_BRIEF_. State how many lines of the items below contain the word "Nettoyage". Reply with the number alone.

Dataset entries:
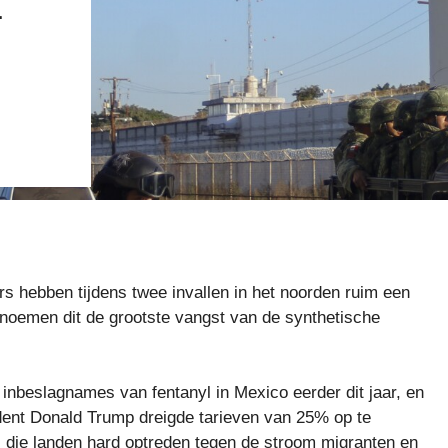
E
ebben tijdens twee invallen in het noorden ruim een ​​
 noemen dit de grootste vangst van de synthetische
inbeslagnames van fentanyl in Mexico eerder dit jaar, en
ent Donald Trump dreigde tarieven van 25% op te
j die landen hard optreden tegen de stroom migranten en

---

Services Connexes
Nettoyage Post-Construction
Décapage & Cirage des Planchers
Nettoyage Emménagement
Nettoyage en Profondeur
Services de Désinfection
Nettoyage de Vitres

_OUTPUT FOR THIS EXERCISE_. 4